PASSAGE SHOWN:
=== Section Start ===
Improving seasonal fire predictions and information services in Alaska for regional and national fire resource planning

What this product does

  • Provides a forecast of the magnitude of the upcoming fire season for interior Alaska as a whole
  • Gives an estimate of certainty associated with the forecast

What this product does not do

  • Make predictions about the regions within Interior Alaska where fires will occur
  • Make predictions about what time of the season fires will occur

Predictive capacity for Alaska fire falls behind what is available in the lower 48 states. Increases in wildfire frequency, severity, duration, and total area burned are among the most significant expected ecological effects of climate warming. Two of the three most extensive wildfire seasons in Alaska’s 50-year record occurred in 2004 and 2005 and 60% of the largest fire years have occurred since 1990 (Kasischke et al. 2006).

In 2004, the largest fire season on record in Alaska, over 2.5 million hectares burned, costing state and federal fire agencies nearly $150 million. A Fairbanks neighborhood was evacuated multiple times and air quality in Fairbanks was classified as hazardous or unhealthy for nearly one quarter of the fire season.

Population growth, road-building and resource development are increasing the need for fire suppression by expanding the area of wildland-urban interface. Furthermore, increased fire activity in Alaska increases nationwide competition for limited and shared firefighting resources.
=== Section End ===
SUPPLIED ENTRIES:
=== Section Start ===
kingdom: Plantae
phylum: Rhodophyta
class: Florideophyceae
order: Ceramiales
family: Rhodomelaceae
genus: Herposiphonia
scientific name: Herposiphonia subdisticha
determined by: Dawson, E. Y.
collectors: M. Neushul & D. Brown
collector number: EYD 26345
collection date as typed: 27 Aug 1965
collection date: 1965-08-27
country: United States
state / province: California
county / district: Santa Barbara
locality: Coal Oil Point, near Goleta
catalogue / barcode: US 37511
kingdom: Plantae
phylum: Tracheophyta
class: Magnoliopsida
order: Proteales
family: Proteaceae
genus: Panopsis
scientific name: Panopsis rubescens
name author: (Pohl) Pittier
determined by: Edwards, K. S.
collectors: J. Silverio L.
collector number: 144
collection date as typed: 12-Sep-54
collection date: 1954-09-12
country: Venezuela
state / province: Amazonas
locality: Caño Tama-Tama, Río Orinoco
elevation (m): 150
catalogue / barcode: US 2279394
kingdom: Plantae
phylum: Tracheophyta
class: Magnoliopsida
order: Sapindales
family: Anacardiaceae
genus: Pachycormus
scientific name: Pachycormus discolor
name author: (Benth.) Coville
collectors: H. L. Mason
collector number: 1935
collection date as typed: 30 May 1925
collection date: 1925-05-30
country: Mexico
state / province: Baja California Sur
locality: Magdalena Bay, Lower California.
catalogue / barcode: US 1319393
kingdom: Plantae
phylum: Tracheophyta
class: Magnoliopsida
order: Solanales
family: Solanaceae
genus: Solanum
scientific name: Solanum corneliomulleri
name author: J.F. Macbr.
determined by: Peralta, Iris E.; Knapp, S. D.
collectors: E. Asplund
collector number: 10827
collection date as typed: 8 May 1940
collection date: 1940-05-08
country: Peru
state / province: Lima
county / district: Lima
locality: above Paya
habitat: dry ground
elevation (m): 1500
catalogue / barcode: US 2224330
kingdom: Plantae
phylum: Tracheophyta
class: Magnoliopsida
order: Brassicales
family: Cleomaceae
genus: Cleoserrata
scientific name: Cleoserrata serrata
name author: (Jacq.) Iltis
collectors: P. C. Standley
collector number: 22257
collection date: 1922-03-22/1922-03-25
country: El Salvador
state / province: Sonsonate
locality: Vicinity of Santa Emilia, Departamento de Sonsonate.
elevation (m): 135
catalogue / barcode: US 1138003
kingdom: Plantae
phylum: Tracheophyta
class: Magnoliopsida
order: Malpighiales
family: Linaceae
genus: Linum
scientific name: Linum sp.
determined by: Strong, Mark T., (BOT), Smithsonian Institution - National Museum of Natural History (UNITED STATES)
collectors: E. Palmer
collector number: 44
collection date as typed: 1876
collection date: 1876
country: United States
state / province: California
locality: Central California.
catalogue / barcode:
=== Section End ===
Could you extend the Alaska seasonal fire prediction page above, picking up right after its final sentence?

RESULT OF THE EXERCISE:
Designed in close collaboration with fire managers from a range of state and federal agencies participating in the Alaska Wildland Fire Coordination Group, this project takes advantage of the strong weather/fire link in Alaska to produce estimates for the severity of the 2009 and 2010 fire seasons. The regression model developed by Duffy et al. (2005) estimates the logarithm of annual area burned as a function of monthly weather and teleconnection indices with an R-squared of greater than 75%.

We extend this modeling framework through the application of gradient boosting models (GBM). Preliminary results show significant improvement over the already high R-squared from the regression model. The uncertainty associated with the forecasts will be quantified resulting in a set of possible values for area burned in Alaska and confidence intervals for the forecast.

These results will provide a web-based decision-support tool that will help Alaska fire managers adapt to a changing climate in their suppression and natural resource planning.